→ **Extracted material**:
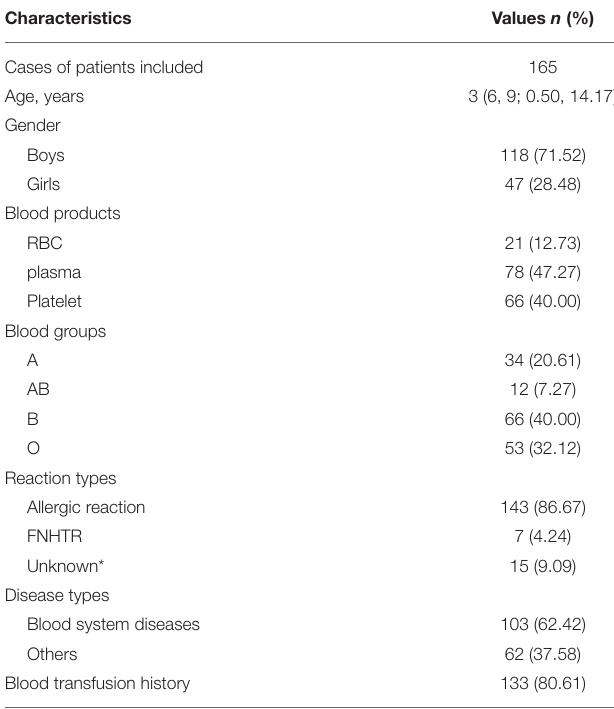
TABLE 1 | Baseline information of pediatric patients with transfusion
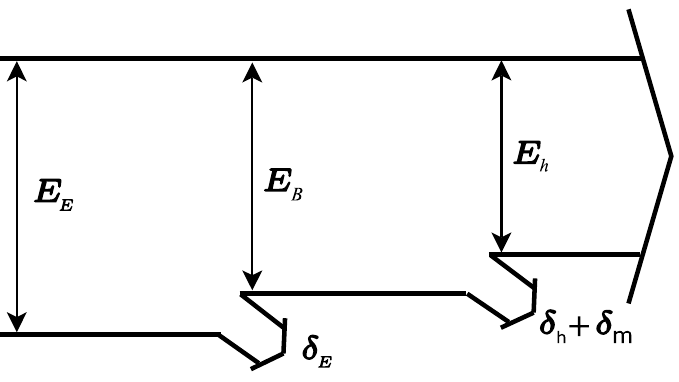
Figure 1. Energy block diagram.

---

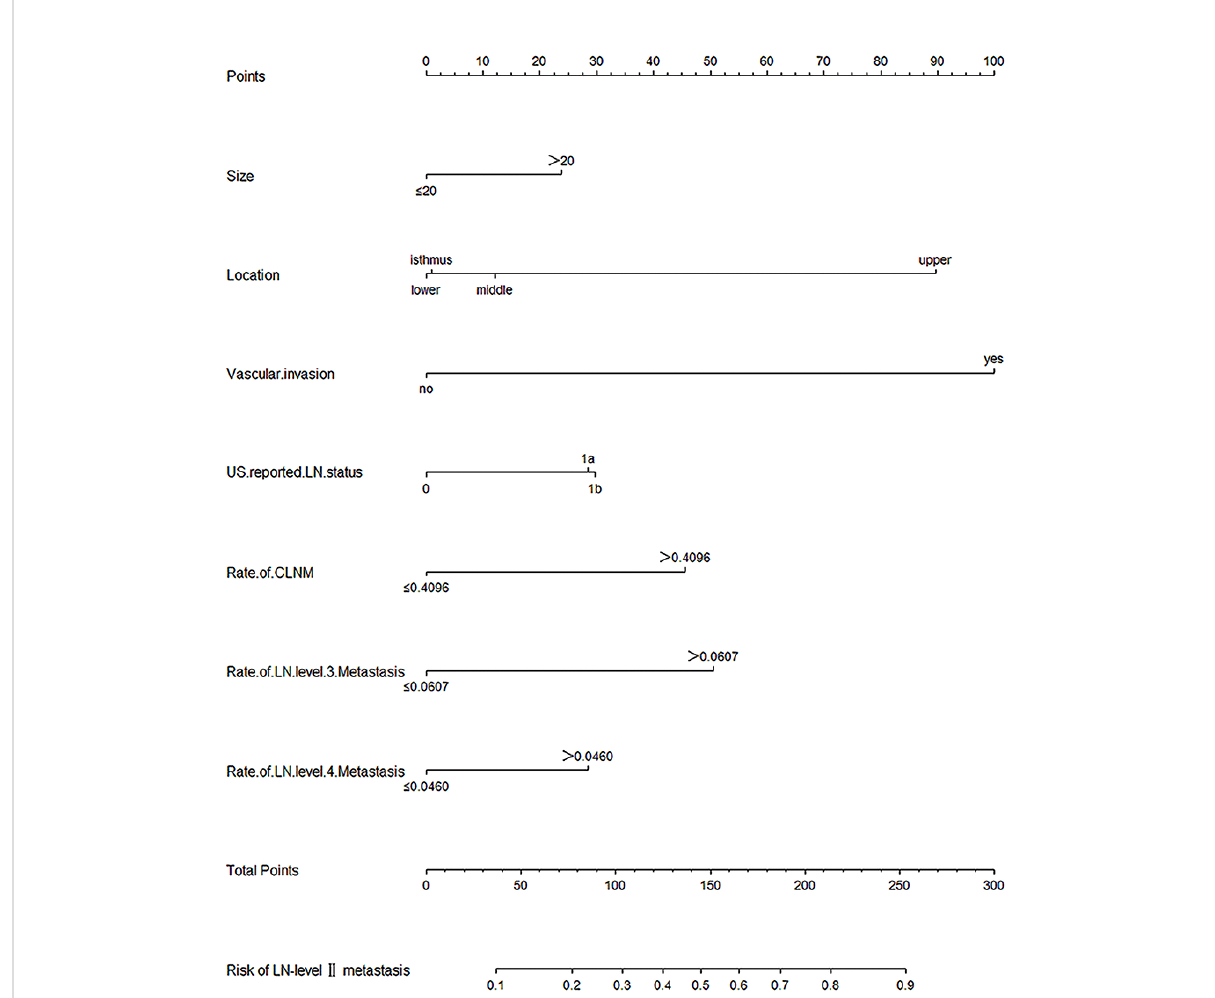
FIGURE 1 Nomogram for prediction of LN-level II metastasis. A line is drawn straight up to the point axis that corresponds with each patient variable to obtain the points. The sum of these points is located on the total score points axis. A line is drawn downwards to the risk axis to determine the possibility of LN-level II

---

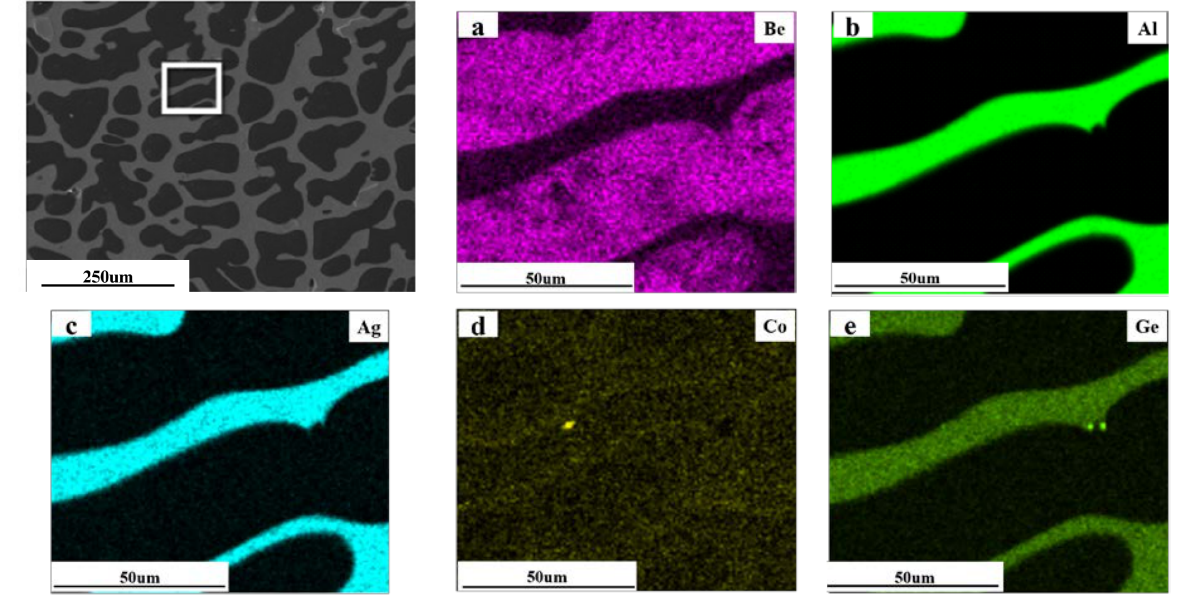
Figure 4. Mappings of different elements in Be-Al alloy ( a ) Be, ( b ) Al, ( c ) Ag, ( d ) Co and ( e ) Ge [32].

→ **Task to complete**:
Only the lines that contain the string "with" should be copied from the entries above.

→ **Answer space**:
TABLE 1 | Baseline information of pediatric patients with transfusion
FIGURE 1 Nomogram for prediction of LN-level II metastasis. A line is drawn straight up to the point axis that corresponds with each patient variable to obtain the points. The sum of these points is located on the total score points axis. A line is drawn downwards to the risk axis to determine the possibility of LN-level II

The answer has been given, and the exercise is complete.